IBM leverages Big Data analytics in new solutions for law enforcement, emergency management
IBM recently announced a series of Big Data solutions designed to help entities prepare for myriad potential threats, including pending storms and criminal activity.
Through a strategic alliance with the Weather Company and its WSI division, IBM today announced its new Intelligent Operations Center (IOC) that uses weather data and sophisticated analytics to let customers better prepare for natural catastrophes, which caused 7,700 deaths and the loss of about $110 billion in property worldwide in 2014.
With the IOC tools, entities can better track storms in real time and even run scenarios to help identify key areas of vulnerability if a natural event occurs, according to Stephen Russo, director of public safety in IBM’s law-enforcement solutions unit. While the IOC solution has obvious use for emergency operations centers and other government agencies, it also is gaining traction in the private sector, he said.
“Not only public entities but private entities—such as insurance companies—are finding a lot of value here, so they can predict and understand where they have risk, where they may be able to mitigate some of that risk by being more prepared for either a natural disaster or situations where there have been a number of malicious, human-created problems that they can deal with,” Russo said during an interview with IWCE’s Urgent Communications.

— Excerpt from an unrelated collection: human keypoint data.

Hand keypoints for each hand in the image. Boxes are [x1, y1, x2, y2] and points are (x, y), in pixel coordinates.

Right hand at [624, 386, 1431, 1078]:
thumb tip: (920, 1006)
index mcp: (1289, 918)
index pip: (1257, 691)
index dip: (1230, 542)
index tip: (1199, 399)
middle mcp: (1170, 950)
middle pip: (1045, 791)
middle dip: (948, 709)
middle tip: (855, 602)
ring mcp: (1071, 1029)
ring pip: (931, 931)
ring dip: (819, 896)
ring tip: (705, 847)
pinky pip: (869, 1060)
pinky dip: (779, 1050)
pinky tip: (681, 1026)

“That offering allows us to not only respond to emergencies but also do a simulation of a large impending weather event. An entity can understand where certain critical assets may be taken offline and how to bring the environment back online, and make it normal again, as quickly and efficiently as possible.”

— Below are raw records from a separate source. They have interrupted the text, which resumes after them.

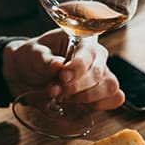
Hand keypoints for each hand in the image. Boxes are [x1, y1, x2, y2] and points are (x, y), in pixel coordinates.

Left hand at [3, 29, 124, 109]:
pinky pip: (114, 98)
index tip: (62, 77)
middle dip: (75, 87)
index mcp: (82, 39)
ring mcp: (103, 73)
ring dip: (85, 98)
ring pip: (109, 87)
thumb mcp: (33, 53)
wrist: (30, 72)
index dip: (78, 67)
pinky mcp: (103, 90)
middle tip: (54, 90)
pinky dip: (98, 105)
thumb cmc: (34, 57)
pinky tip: (79, 103)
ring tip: (64, 97)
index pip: (89, 53)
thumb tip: (58, 66)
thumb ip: (45, 60)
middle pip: (99, 73)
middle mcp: (97, 55)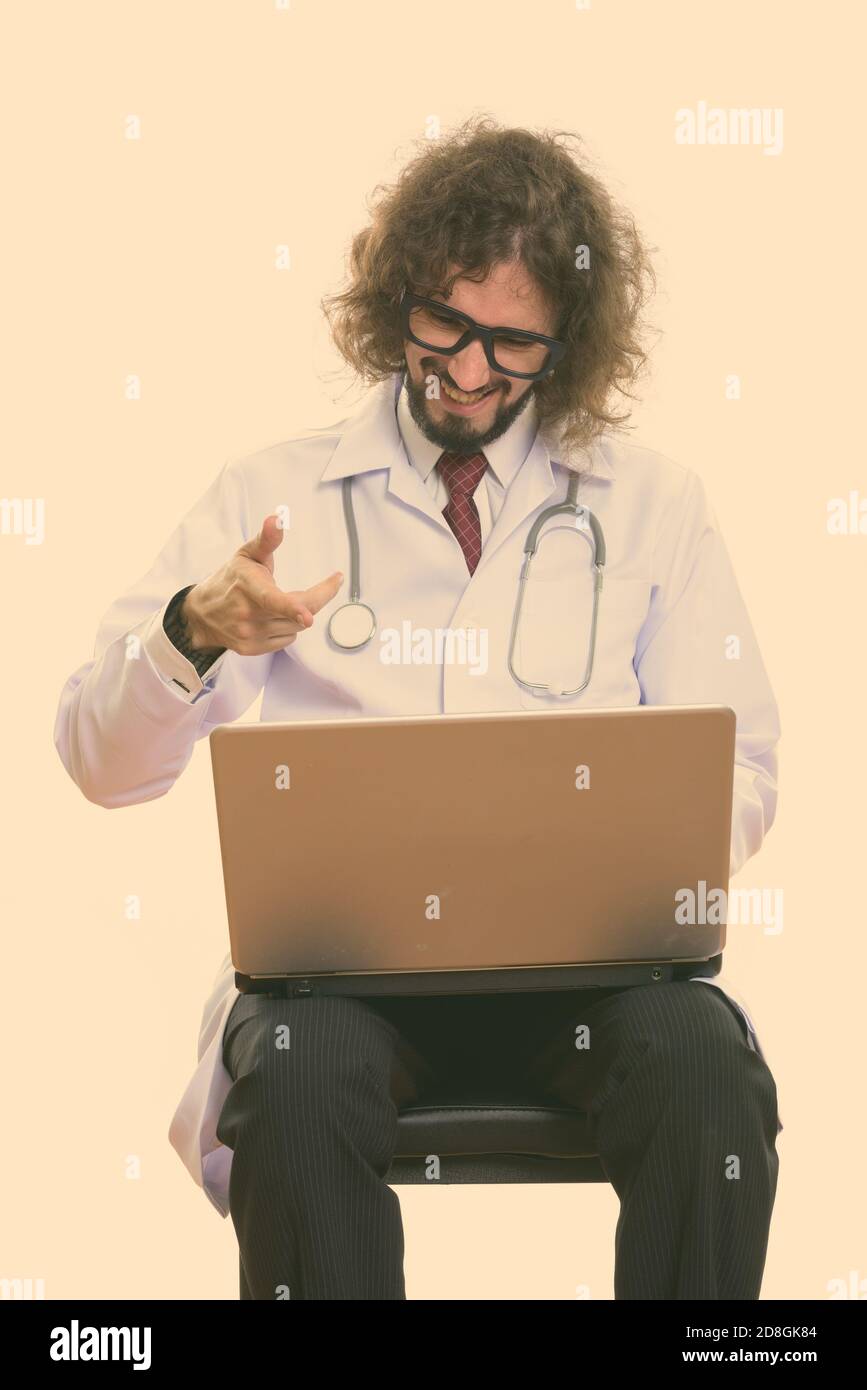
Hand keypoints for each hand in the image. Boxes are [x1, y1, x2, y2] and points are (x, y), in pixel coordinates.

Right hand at [183, 515, 343, 655]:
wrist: (202, 613)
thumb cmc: (231, 579)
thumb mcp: (247, 554)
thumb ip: (267, 539)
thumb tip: (277, 518)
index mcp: (248, 587)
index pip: (273, 600)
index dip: (293, 608)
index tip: (309, 615)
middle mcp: (247, 614)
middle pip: (298, 614)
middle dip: (318, 597)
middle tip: (331, 582)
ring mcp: (249, 635)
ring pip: (295, 627)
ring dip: (299, 613)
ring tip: (285, 601)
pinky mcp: (251, 649)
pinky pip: (286, 639)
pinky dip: (286, 627)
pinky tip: (273, 617)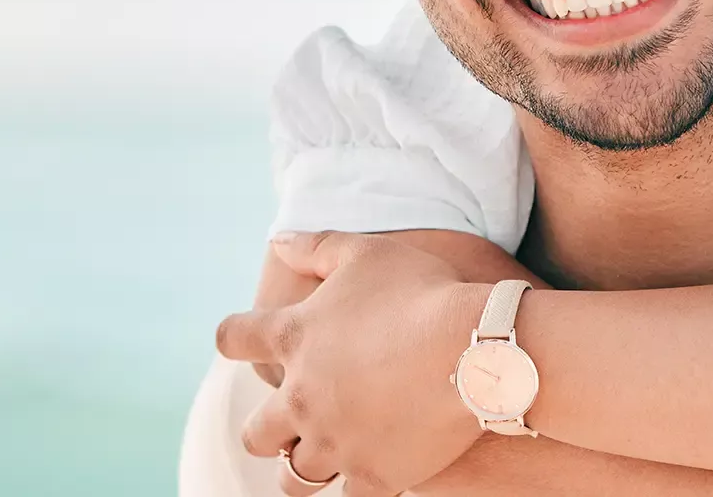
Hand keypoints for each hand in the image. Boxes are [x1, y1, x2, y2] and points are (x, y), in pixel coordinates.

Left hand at [216, 231, 491, 495]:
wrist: (478, 350)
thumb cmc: (423, 292)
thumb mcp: (365, 252)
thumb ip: (315, 247)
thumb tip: (278, 240)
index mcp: (294, 338)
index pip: (235, 339)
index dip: (234, 339)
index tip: (240, 342)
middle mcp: (302, 398)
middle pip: (255, 434)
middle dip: (266, 431)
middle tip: (286, 424)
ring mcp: (335, 443)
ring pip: (294, 477)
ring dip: (302, 467)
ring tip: (324, 458)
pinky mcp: (375, 475)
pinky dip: (359, 487)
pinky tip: (373, 473)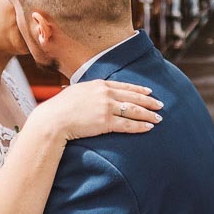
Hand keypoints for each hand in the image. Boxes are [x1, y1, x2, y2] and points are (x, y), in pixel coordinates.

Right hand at [31, 80, 163, 142]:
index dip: (138, 89)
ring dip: (148, 114)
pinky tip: (148, 128)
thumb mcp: (75, 92)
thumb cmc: (60, 108)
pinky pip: (128, 124)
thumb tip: (91, 95)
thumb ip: (88, 92)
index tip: (149, 92)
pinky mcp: (106, 122)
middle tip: (160, 105)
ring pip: (134, 110)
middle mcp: (105, 94)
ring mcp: (106, 107)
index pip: (124, 86)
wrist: (53, 119)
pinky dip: (140, 126)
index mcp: (98, 84)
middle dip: (149, 101)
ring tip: (158, 118)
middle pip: (133, 97)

IOC is part of IBM’s Safer Planet portfolio, which last week announced COPLINK on Cloud, which lets law-enforcement officials access about 1.1 billion criminal documents—the largest such repository in the world—in the IBM i2 COPLINK database by any authorized user with access to the cloud, Russo said.

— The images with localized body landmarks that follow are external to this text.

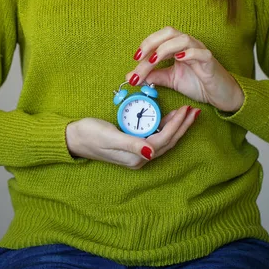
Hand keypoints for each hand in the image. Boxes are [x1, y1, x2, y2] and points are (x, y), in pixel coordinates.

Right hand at [65, 105, 199, 169]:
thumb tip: (151, 153)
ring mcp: (137, 152)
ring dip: (176, 126)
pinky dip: (165, 126)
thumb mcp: (110, 137)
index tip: (185, 110)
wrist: (74, 137)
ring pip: (164, 139)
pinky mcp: (134, 145)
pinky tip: (170, 117)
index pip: (163, 140)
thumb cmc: (89, 134)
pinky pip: (155, 135)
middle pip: (168, 142)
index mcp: (136, 157)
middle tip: (194, 111)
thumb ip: (131, 144)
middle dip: (183, 126)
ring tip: (187, 113)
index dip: (177, 126)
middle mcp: (140, 157)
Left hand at [126, 26, 244, 112]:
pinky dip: (189, 53)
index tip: (134, 59)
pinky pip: (200, 52)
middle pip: (169, 32)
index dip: (146, 45)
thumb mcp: (171, 80)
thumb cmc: (198, 84)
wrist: (219, 96)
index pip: (159, 38)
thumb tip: (132, 76)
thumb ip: (153, 76)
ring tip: (155, 59)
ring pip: (183, 39)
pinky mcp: (210, 61)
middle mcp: (188, 45)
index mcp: (178, 47)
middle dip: (152, 42)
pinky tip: (179, 58)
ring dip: (166, 48)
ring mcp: (200, 51)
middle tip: (140, 57)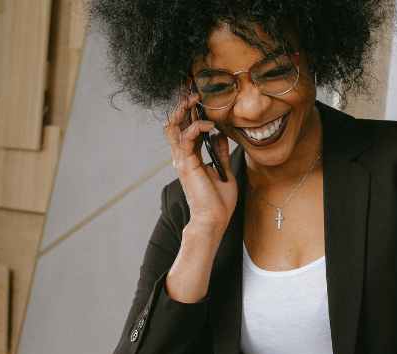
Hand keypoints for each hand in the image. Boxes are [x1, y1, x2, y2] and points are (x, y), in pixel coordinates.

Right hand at [164, 93, 237, 232]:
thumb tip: (220, 135)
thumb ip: (219, 153)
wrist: (213, 220)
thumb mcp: (223, 172)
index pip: (184, 128)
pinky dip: (197, 127)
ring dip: (184, 110)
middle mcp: (182, 157)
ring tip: (196, 99)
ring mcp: (182, 160)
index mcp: (189, 158)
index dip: (189, 111)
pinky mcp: (186, 164)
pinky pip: (187, 137)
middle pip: (174, 123)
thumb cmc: (218, 202)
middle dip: (182, 105)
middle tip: (193, 90)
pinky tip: (210, 124)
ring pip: (174, 126)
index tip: (199, 96)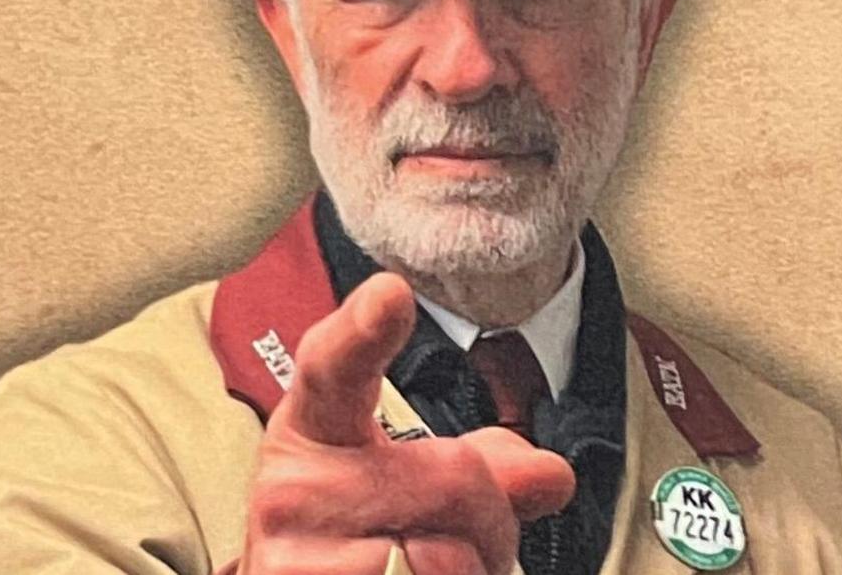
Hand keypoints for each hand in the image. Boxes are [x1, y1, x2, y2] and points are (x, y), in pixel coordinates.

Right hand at [237, 273, 575, 574]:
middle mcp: (290, 490)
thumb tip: (551, 474)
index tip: (390, 294)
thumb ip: (486, 466)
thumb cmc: (356, 537)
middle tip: (459, 537)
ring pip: (445, 557)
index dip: (363, 331)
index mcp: (315, 427)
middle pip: (454, 480)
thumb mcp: (414, 483)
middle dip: (487, 518)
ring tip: (429, 568)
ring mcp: (293, 558)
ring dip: (468, 571)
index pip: (336, 369)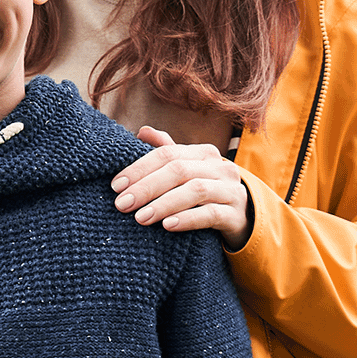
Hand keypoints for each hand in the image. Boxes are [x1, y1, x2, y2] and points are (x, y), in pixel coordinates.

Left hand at [112, 127, 253, 251]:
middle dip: (147, 187)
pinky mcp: (236, 214)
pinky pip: (211, 215)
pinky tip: (167, 226)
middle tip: (122, 204)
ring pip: (195, 191)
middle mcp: (220, 167)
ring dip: (164, 204)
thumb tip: (143, 131)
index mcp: (203, 153)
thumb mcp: (186, 171)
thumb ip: (166, 152)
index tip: (116, 185)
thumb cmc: (204, 193)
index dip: (139, 168)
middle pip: (179, 170)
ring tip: (140, 218)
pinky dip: (187, 219)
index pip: (167, 153)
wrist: (241, 219)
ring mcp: (231, 190)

While COPLINK has been used for more than 20 years and is installed in 22 of 50 states in the U.S., it has been a premise-based solution in the past, Russo said. By making COPLINK a cloud-based solution, it will be more accessible to current customers and is expected to be more affordable to law-enforcement agencies that lacked the technical expertise to maintain an on-premise system.
“That is now being made available as a cloud offering that will have all of the levels of security to protect the critical data, but it will be accessible to many law-enforcement agencies that either could not afford the cost of entry or the ability to put a system like that in place,” Russo said.